Treated POME as fertigation input
Treated POME retains appreciable N, P, and K and can substitute part of chemical fertilizer. Anaerobically‑treated POME (supplemented with chicken manure) supplied “substantial NPK,” boosting plant growth by >50% versus controls; the authors note “the treated POME exhibits substantial NPK nutrients” and could act as a low‑cost partial substitute (researchgate.net) (researchgate.net). Haryani et al. (cited there) found that applying ~5 ton POME/ha to Napier grass significantly increased biomass (researchgate.net).
Field evidence from Sumatra showed direct land application of POME markedly increased oil palm yields: treated plots produced about 38 fresh fruit bunches (FFB) per month (≈40% more trees bearing fruit) and ~791 kg/38FFB per month (≈44% higher bunch weight) compared to unfertilized controls; while that trial used raw POME, it demonstrates fertilizer value, and even if a fraction of nutrients remains after treatment, significant responses are likely (iopscience.iop.org).
How much fertilizer can POME replace?
Rough calculations underscore the potential. If 1 t CPO yields ~3 m³ POME at ~0.7–0.75 g/L N, that’s ~2.1–2.3 kg N per ton CPO. At ~20 t CPO/ha/yr productive yield, that corresponds to ~40–45 kg N/ha/yr from effluent. Indonesian guidelines recommend roughly 200–300 kg N/ha/yr for mature palms, so POME could supply ~15–20% of N needs (akvopedia.org). Phosphorus and potassium also contribute; as a reference point, ~0.08 kg P₂O₅ per m³ raw POME is cited in industry summaries.
Beyond nutrients, long‑term POME use can improve soil physical and chemical properties (raising cation exchange capacity and pH on acidic soils) (scialert.net), and studies report POME reuse can raise soil pH and electrical conductivity (EC), enhancing nutrient availability (palmoilmagazine.com).
Application logistics and soil safeguards
Land‑application systems range from plantation pipelines and tanker trucks to injection “bio‑bore” holes. Typical rates mirror irrigation, e.g., 20–30 mm per week, with dilution or TSS separation where needed to avoid waterlogging.

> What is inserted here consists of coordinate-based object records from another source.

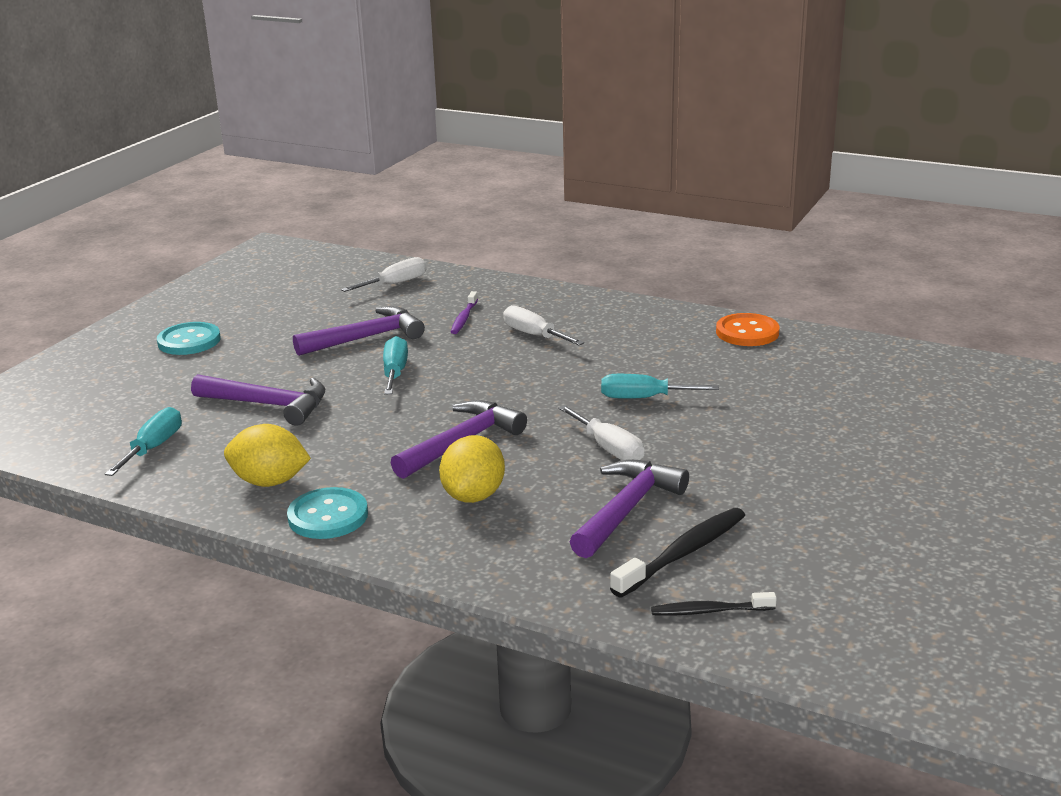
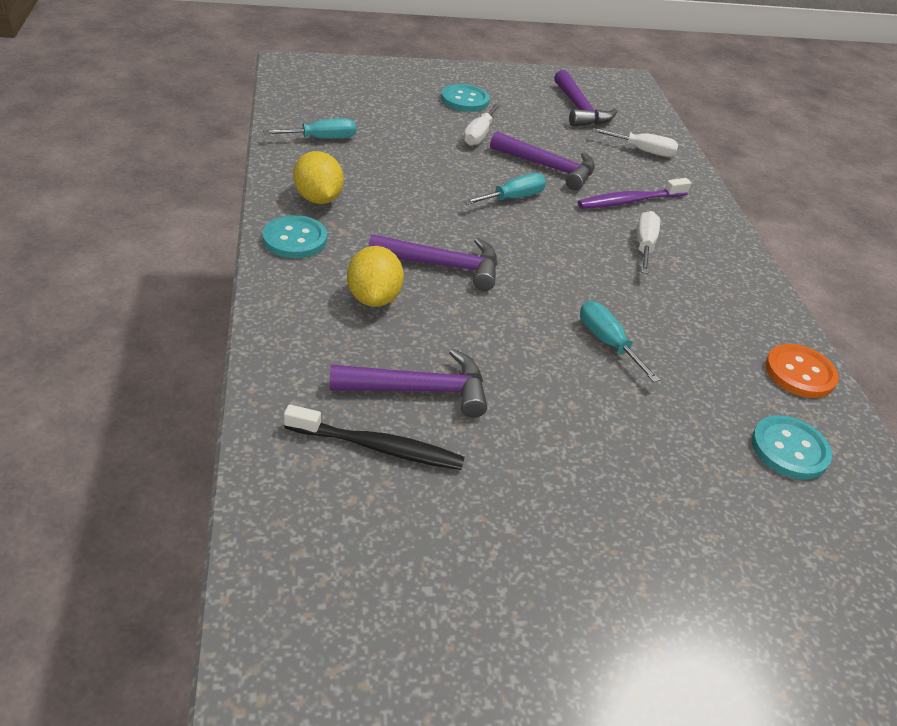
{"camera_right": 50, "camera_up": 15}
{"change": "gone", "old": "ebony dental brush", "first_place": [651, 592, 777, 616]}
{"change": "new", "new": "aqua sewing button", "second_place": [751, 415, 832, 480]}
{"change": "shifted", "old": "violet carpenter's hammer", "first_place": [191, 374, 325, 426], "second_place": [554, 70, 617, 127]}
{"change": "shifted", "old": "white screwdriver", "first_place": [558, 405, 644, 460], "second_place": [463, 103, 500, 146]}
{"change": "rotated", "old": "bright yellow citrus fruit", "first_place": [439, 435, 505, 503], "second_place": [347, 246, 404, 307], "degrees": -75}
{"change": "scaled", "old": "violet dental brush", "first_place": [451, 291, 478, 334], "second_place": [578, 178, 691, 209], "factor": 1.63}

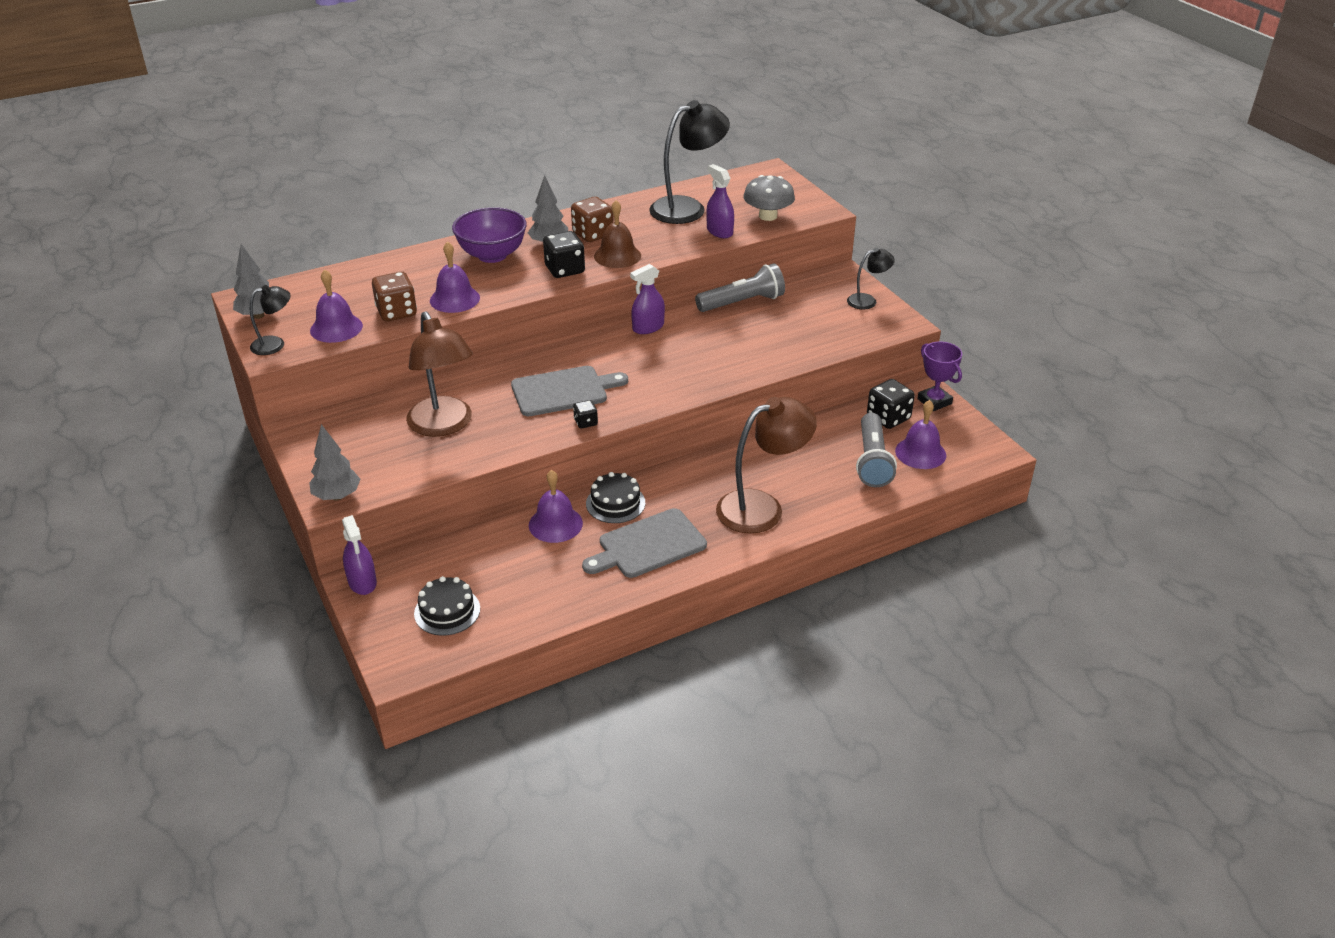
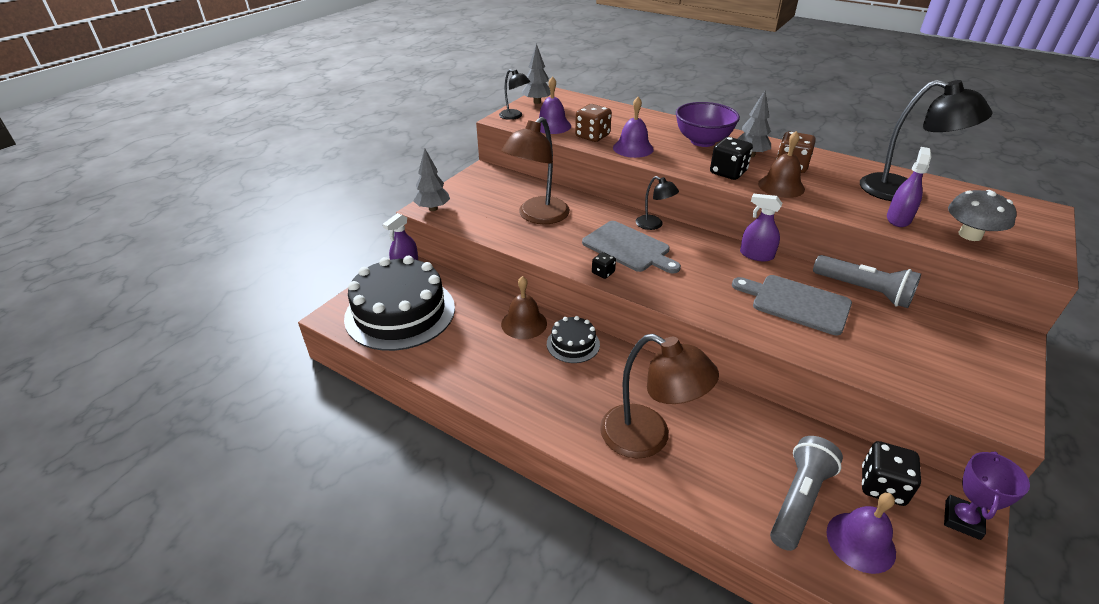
{"camera_right": 60, "camera_up": 0}
{"change": "shifted", "old": "grey bread board", "first_place": [582, 508, 707, 578], "second_place": [732, 275, 852, 335]}
{"change": "shifted", "old": "ebony desk lamp", "first_place": [847, 248, 895, 310], "second_place": [636, 176, 679, 230]}
{"change": "repainted", "old": "violet school bell", "new": "russet school bell", "first_place": [529, 470, 583, 543], "second_place": [501, 276, 547, 339]}
{"change": "rotated", "old": "grey pocket torch", "first_place": [856, 413, 897, 487], "second_place": [770, 436, 843, 551], "degrees": 150}
{"change": "scaled", "old": "ebony gateau", "first_place": [414, 576, 480, 636], "second_place": [344, 256, 455, 351], "factor": 2.16}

Constraints include ensuring pathogens or phytotoxins are absent (mature pond effluent is usually safe) and preventing salinity build‑up. Because POME derives from palm biomass, heavy metal concerns are minimal compared to sewage effluent.

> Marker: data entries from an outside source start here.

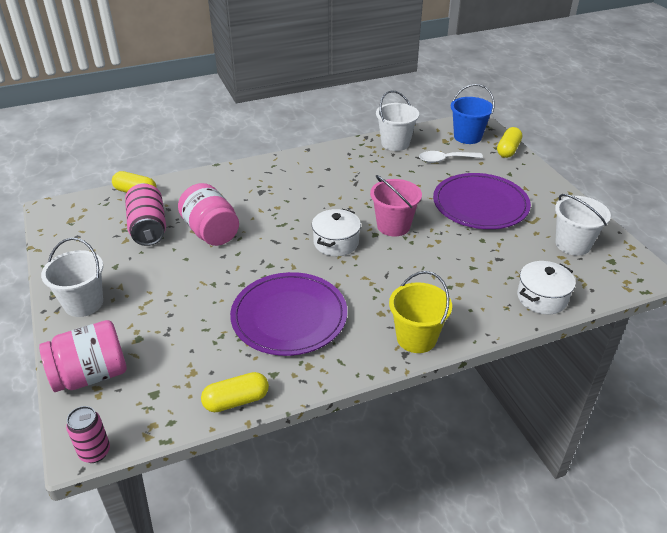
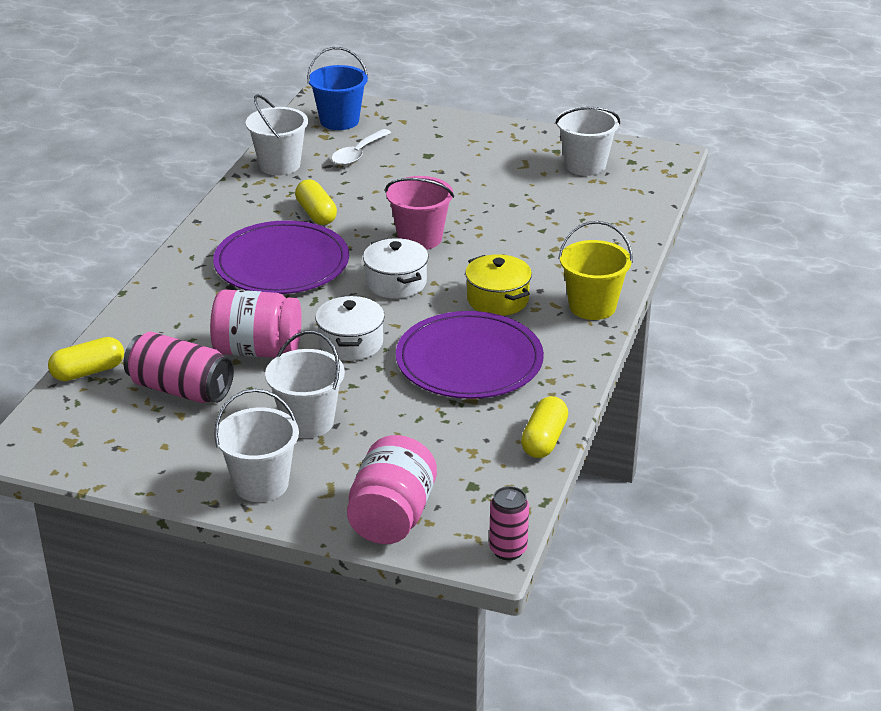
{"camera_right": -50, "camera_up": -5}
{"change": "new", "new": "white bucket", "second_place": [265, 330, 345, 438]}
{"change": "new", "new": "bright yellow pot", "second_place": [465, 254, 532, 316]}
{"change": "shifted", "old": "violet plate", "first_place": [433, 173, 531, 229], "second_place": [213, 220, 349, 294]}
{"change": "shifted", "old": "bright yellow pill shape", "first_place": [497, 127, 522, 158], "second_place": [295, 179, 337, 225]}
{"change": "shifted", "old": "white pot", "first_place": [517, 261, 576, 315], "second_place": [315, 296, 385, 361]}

Data from Malaysia indicate plantation soils can adsorb 60–77% of POME ammonia within days, reducing runoff risk (scialert.net).
Business math: fertigation as cost control
Recycling POME as fertigation can cut fertilizer costs. The Lampung trial’s 40–44% yield boost from POME alone suggests substantial nutrient contribution; even a 20–30% lift, allowing for application inefficiencies, would justify replacing a similar fraction of fertilizer expense (iopscience.iop.org). As a planning example, a mill producing 1,000 m³ POME/day (≈100 t CPO/day) could irrigate ~100 ha with ~10 mm/day of effluent, supplying ≈7 kg N/ha per irrigation; scheduled through the dry season, this would cover significant N before each vegetative flush.

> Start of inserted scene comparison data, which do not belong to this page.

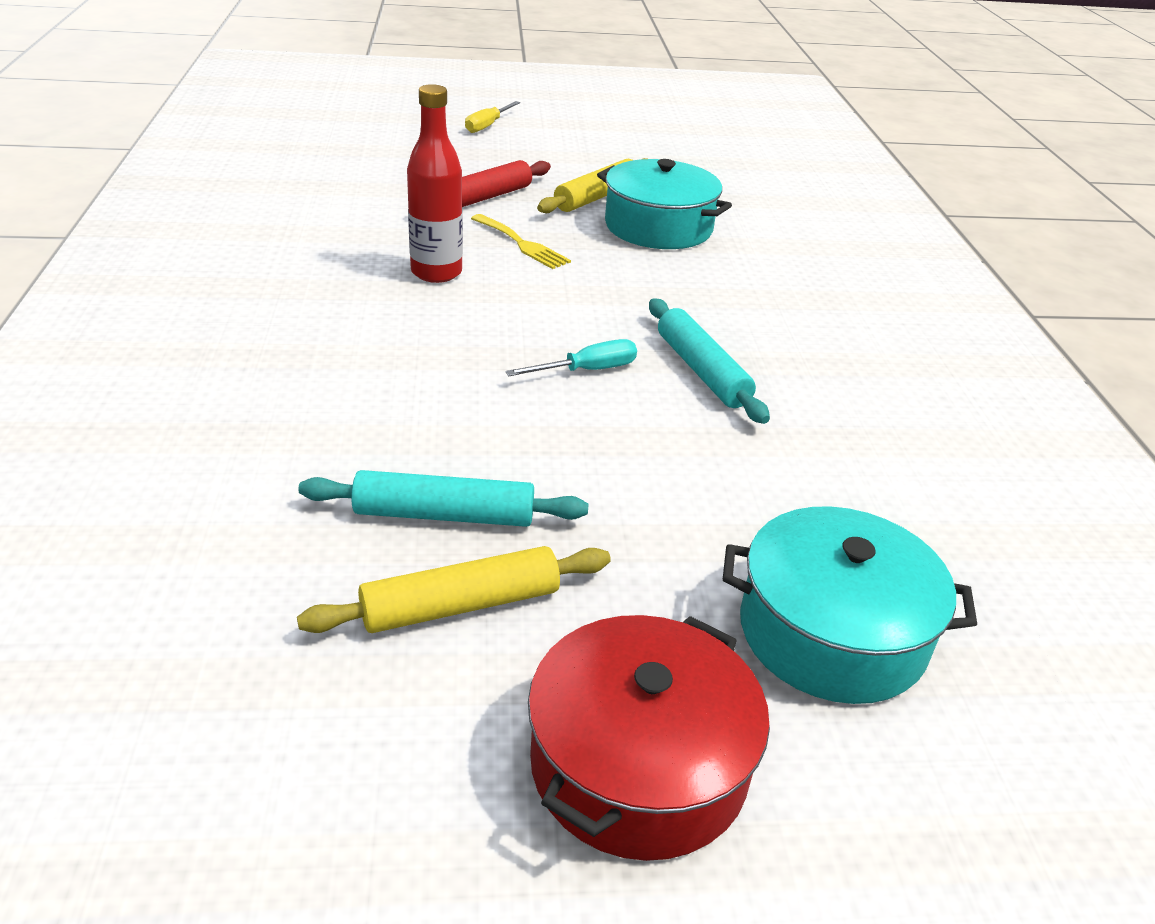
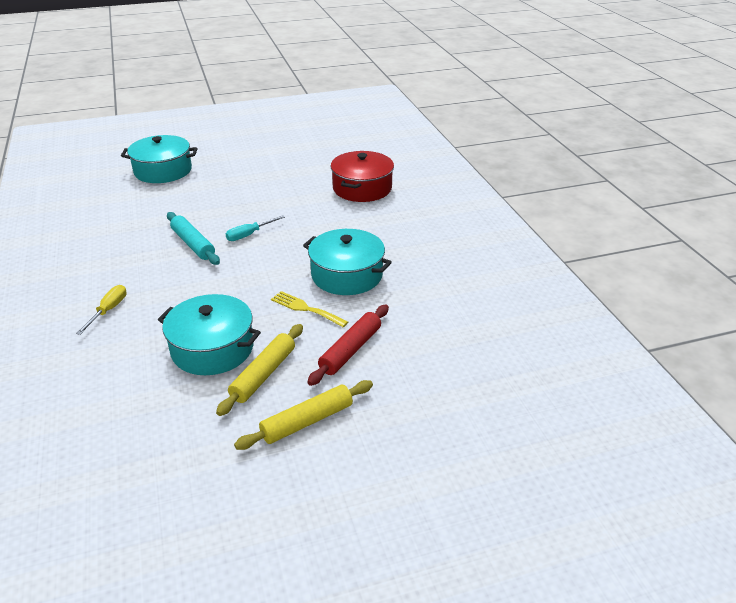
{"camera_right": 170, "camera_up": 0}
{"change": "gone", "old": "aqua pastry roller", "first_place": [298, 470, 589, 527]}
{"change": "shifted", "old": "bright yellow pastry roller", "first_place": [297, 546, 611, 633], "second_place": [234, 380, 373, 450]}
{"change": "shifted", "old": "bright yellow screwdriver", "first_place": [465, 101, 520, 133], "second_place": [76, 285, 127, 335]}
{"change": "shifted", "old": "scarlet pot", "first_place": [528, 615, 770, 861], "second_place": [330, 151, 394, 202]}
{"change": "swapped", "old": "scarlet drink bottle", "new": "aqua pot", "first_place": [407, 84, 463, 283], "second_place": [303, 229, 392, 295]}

For operations standardizing equipment to enable either path, upstream anaerobic stages pair naturally with anaerobic/aerobic digestion systems, while downstream aerobic polishing can be dialed via SBR or MBBR to favor compliance or recovery.
A practical BNR‑plus‑reuse playbook
Where effluent is land‑applied rather than discharged, systems need not meet the strictest TN discharge limits. Operators can test post‑aeration effluent; values such as 100–200 mg/L TN and 50–100 mg/L K represent per‑cubic‑meter fertilizer value of ~0.1–0.2 kg N and 0.05–0.1 kg K. Spreading a few cubic meters per palm per application can replace a portion of fertilizer bags. Monitoring soil nitrate guards against salt build‑up.
In short, aerobic BNR in POME treatment can remove >90% of ammonia and total nitrogen — effluent NH₄‑N below 50 mg/L (often <10 mg/L) is achievable with the right sludge age and pH management — but mills may capture more value by leaving nutrients in and sending water back to the estate (researchgate.net) (pmc.ncbi.nlm.nih.gov).